Don’t use pre-emergent herbicides for crabgrass yet. The soil temperatures have been at an average of 40-45 degrees Fahrenheit over the past 7 days. Even as warm as it has been, crabgrass has not yet begun to germinate. If the temperatures continue at this pace, it will probably germinate early, but we still have a couple of weeks before we need to get the pre-emergent herbicides on. Remember, crabgrass germinates at 55-60 degree soil temperatures, so we still have a bit of warming up to do.

Gardening Tools

garden-tools-blog

January and February are great months to start thinking about gardening again, but don’t get too excited, there is plenty of winter left before we can go out and start cleaning up our gardens. However, we can start thinking about what we can do in our gardens this year and inventory garden tools to determine replacement and new pieces.

Garden Gloves are essential for any gardener. They help keep your hands from getting torn up when pruning roses or other plants with thorns. Garden gloves also keep you from getting dirt caked onto your hands. In my case, my gloves give the pruners something else to hit before cutting my finger, which is why there is a hole in my current pair. I have a very nice pair that are breathable and have a nitrile covering over the palm and fingers to keep my hands protected when working in the garden. I have to have a pair that fits tightly to my hand and that breathes or I will not wear them and then I will have very rough, callused hands with many scratches and wounds. My garden gloves are a must in my garden bag.

gardening-gloves

Every gardener needs a good selection of pruners. Hand pruners work best for pruning small branches on many of our shrubs and to cut back herbaceous perennials. Branches cut with hand pruners should be less than ½ inch or less in width. They also work well for deadheading during the summer months. Bypass pruners are preferred to the anvil type of pruners because they are less damaging to the plant stem when pruning. The anvil type of pruners crushes the stem as it cuts and can harm the plant.

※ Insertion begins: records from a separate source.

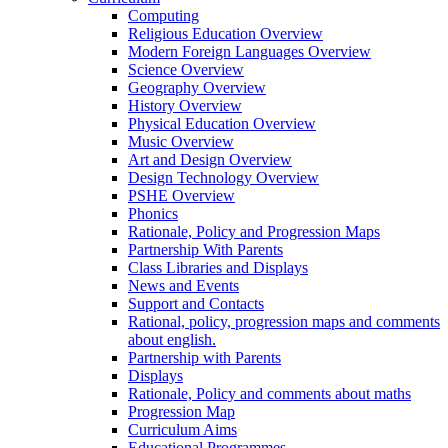
Computing
Religious Education Overview
Modern Foreign Languages Overview
Science Overview
Geography Overview
History Overview
Physical Education Overview
Music Overview
Art and Design Overview
Design Technology Overview
PSHE Overview
Phonics
Rationale, Policy and Progression Maps
Partnership With Parents
Class Libraries and Displays
News and Events
Support and Contacts
Rational, policy, progression maps and comments
about english.
Partnership with Parents
Displays
Rationale, Policy and comments about maths
Progression Map
Curriculum Aims
Educational Programmes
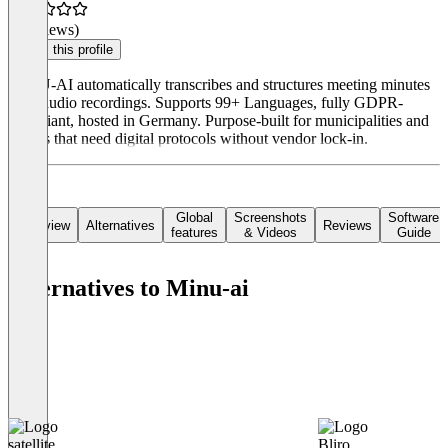
(0 reviews)
Claim this profile
MINU-AI automatically transcribes and structures meeting minutes
from audio recordings. Supports 99+ Languages, fully GDPR-
compliant, hosted in Germany. Purpose-built for municipalities and
offices that need digital protocols without vendor lock-in.
Global
Screenshots
Software
Overview
Alternatives
Reviews
features
& Videos
Guide
Alternatives to Minu-ai
satellite
Bliro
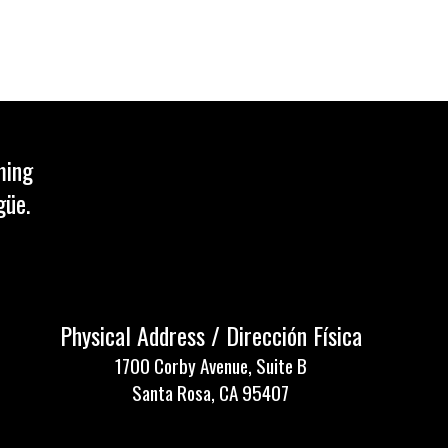
ming
güe.
Physical Address / Dirección Física
1700 Corby Avenue, Suite B
Santa Rosa, CA 95407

anvil-vs-bypass-pruners-michigan-state-univ

Photo of pruner types is from Michigan State University

Long-handled loppers are great for making pruning cuts on medium-sized branches, those that are ½ – 2 inches in width. There are many choices in your lopper purchases. Some have a standard length and some have telescoping handles, allowing them to be used higher into the tree or deeper into the shrub. Just like with the hand pruners, the bypass loppers are better than the anvil type.

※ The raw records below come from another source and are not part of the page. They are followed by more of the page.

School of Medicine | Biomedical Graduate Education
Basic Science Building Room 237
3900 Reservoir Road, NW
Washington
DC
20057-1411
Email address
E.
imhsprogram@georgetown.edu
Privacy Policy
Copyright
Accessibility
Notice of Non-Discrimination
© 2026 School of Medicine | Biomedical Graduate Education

For larger pruning jobs, a handsaw will be necessary. Again, there are many different types of handsaws you can purchase. I prefer the folding type which is safer and easier to transport because it fits nicely in my gardening bag.

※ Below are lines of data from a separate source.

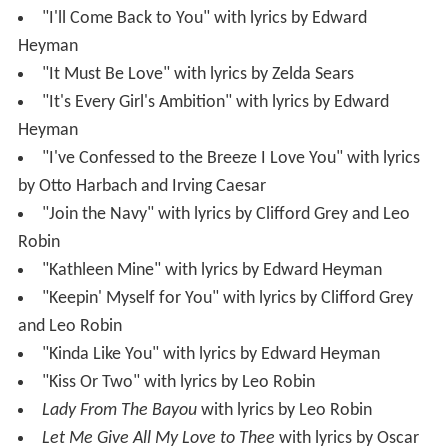
"I'll Come Back to You" with lyrics by Edward
Heyman
"It Must Be Love" with lyrics by Zelda Sears
"It's Every Girl's Ambition" with lyrics by Edward
Heyman
"I've Confessed to the Breeze I Love You" with lyrics
by Otto Harbach and Irving Caesar
"Join the Navy" with lyrics by Clifford Grey and Leo
Robin
"Kathleen Mine" with lyrics by Edward Heyman
"Keepin' Myself for You" with lyrics by Clifford Grey
and Leo Robin
"Kinda Like You" with lyrics by Edward Heyman
"Kiss Or Two" with lyrics by Leo Robin
Lady From The Bayou
with lyrics by Leo Robin
Let Me Give All My Love to Thee
with lyrics by Oscar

A good spade is necessary for gardening. I prefer to keep a hand spade nearby for small jobs like planting vegetables and annuals and a long-handled spade for larger jobs such as planting trees and shrubs and to dig up large plants for removal or to divide. There are 2 main types of spades to use in the garden, the rounded spade and the flat spade. The flat spade is good for edging a garden and to get weedy growth off of bricks and edging each year. The rounded spade is good for digging into hard soil and for planting. I like some of the shorter handled rounded spades with a good point on the end. One particular model I like is the spade with an arrow-shaped head on it. This model moves through the soil much easier than some of the other spades.

One final tool that is very helpful for the avid gardener, would be a garden hoe. I have a hand-held Japanese sickle that I prefer to use. I can swipe it through the garden between my plants and it pulls up and cuts off all the weeds in your garden. You can even use this for weeds growing up through the mulch. You may have to move the mulch back a little after going through for weeds, but it is very quick and easy to use.

weeding-sickle

Japanese Weeding Sickle

So get out your gardening books and find what works best for you and restock your garden tools.